Records from a data collection:
+ + + + +

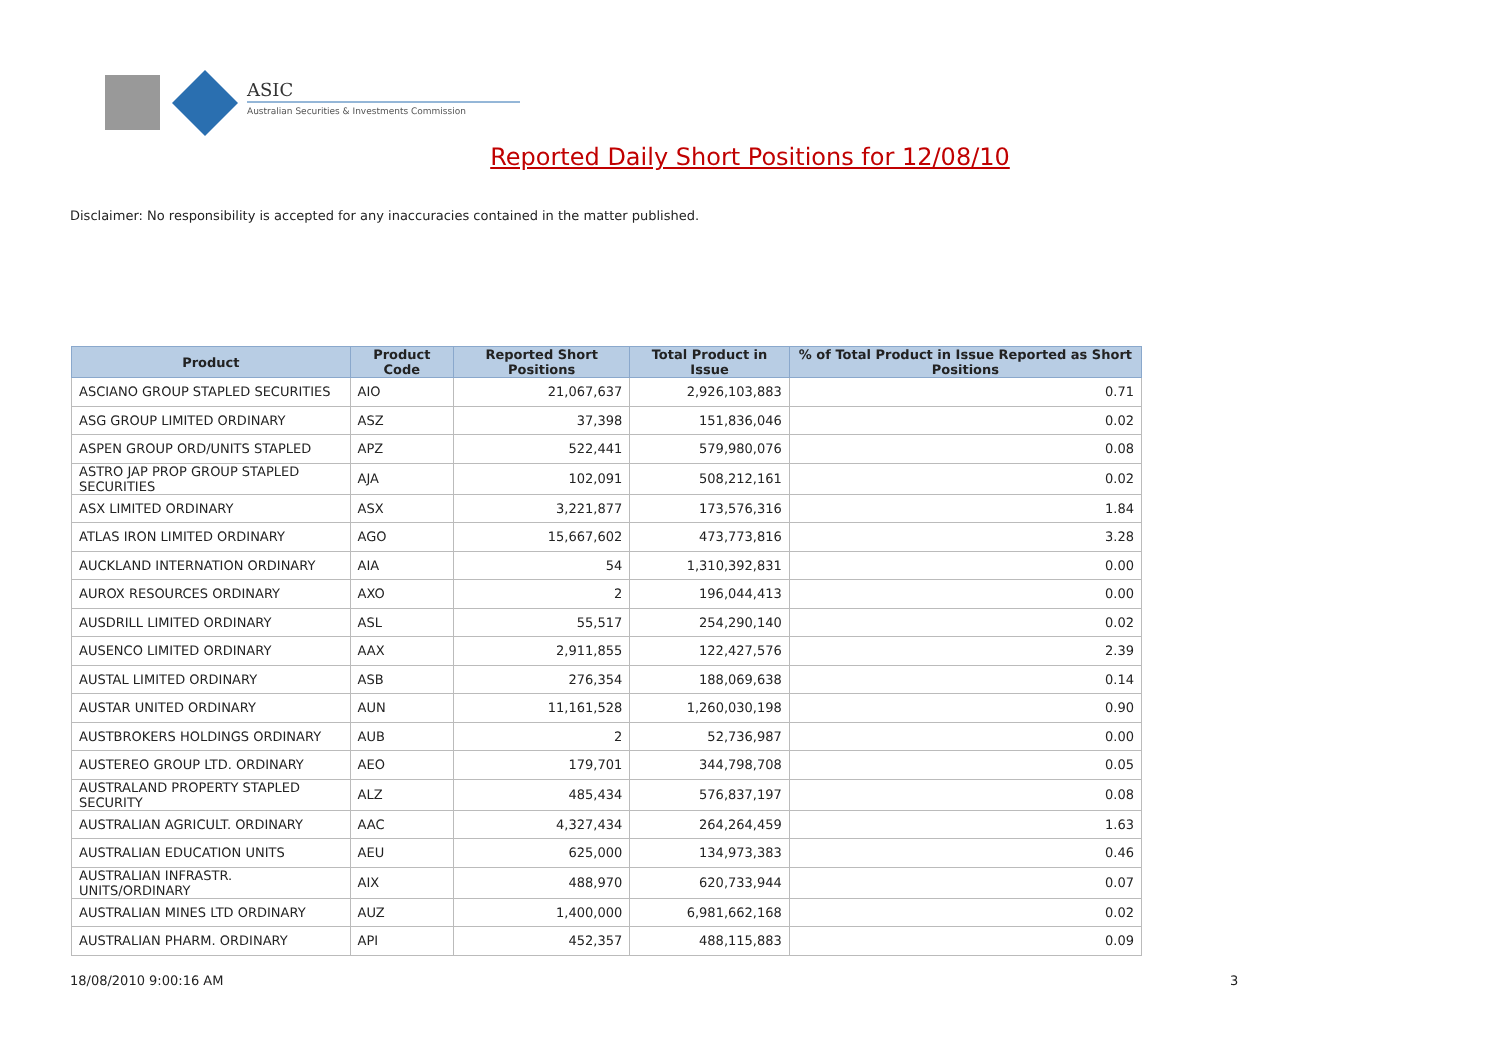ASIC
Australian Securities & Investments Commission
Reported Daily Short Positions for 12/08/10
Disclaimer: No responsibility is accepted for any inaccuracies contained in the matter published.
| Product | Product Code | Reported Short Positions | Total Product in Issue | % of Total Product in Issue Reported as Short Positions |
| --- | --- | --- | --- | --- |
| ASCIANO GROUP STAPLED SECURITIES | AIO | 21,067,637 | 2,926,103,883 | 0.71 |
| ASG GROUP LIMITED ORDINARY | ASZ | 37,398 | 151,836,046 | 0.02 |
| ASPEN GROUP ORD/UNITS STAPLED | APZ | 522,441 | 579,980,076 | 0.08 |
| ASTRO JAP PROP GROUP STAPLED SECURITIES | AJA | 102,091 | 508,212,161 | 0.02 |
| ASX LIMITED ORDINARY | ASX | 3,221,877 | 173,576,316 | 1.84 |
| ATLAS IRON LIMITED ORDINARY | AGO | 15,667,602 | 473,773,816 | 3.28 |
| AUCKLAND INTERNATION ORDINARY | AIA | 54 | 1,310,392,831 | 0.00 |
| AUROX RESOURCES ORDINARY | AXO | 2 | 196,044,413 | 0.00 |
| AUSDRILL LIMITED ORDINARY | ASL | 55,517 | 254,290,140 | 0.02 |
| AUSENCO LIMITED ORDINARY | AAX | 2,911,855 | 122,427,576 | 2.39 |
| AUSTAL LIMITED ORDINARY | ASB | 276,354 | 188,069,638 | 0.14 |
| AUSTAR UNITED ORDINARY | AUN | 11,161,528 | 1,260,030,198 | 0.90 |
| AUSTBROKERS HOLDINGS ORDINARY | AUB | 2 | 52,736,987 | 0.00 |
| AUSTEREO GROUP LTD. ORDINARY | AEO | 179,701 | 344,798,708 | 0.05 |
| AUSTRALAND PROPERTY STAPLED SECURITY | ALZ | 485,434 | 576,837,197 | 0.08 |
| AUSTRALIAN AGRICULT. ORDINARY | AAC | 4,327,434 | 264,264,459 | 1.63 |
| AUSTRALIAN EDUCATION UNITS | AEU | 625,000 | 134,973,383 | 0.46 |
| AUSTRALIAN INFRASTR. UNITS/ORDINARY | AIX | 488,970 | 620,733,944 | 0.07 |
| AUSTRALIAN MINES LTD ORDINARY | AUZ | 1,400,000 | 6,981,662,168 | 0.02 |
| AUSTRALIAN PHARM. ORDINARY | API | 452,357 | 488,115,883 | 0.09 |
18/08/2010 9:00:16 AM 3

+ + + + +

EXERCISE PROMPT
Which of the lines above hold the string "UNITS"? Copy each one.

SOLUTION TO THE EXERCISE
| ASPEN GROUP ORD/UNITS STAPLED | APZ | 522,441 | 579,980,076 | 0.08 |
| AUSTRALIAN EDUCATION UNITS | AEU | 625,000 | 134,973,383 | 0.46 |
| AUSTRALIAN INFRASTR. UNITS/ORDINARY | AIX | 488,970 | 620,733,944 | 0.07 |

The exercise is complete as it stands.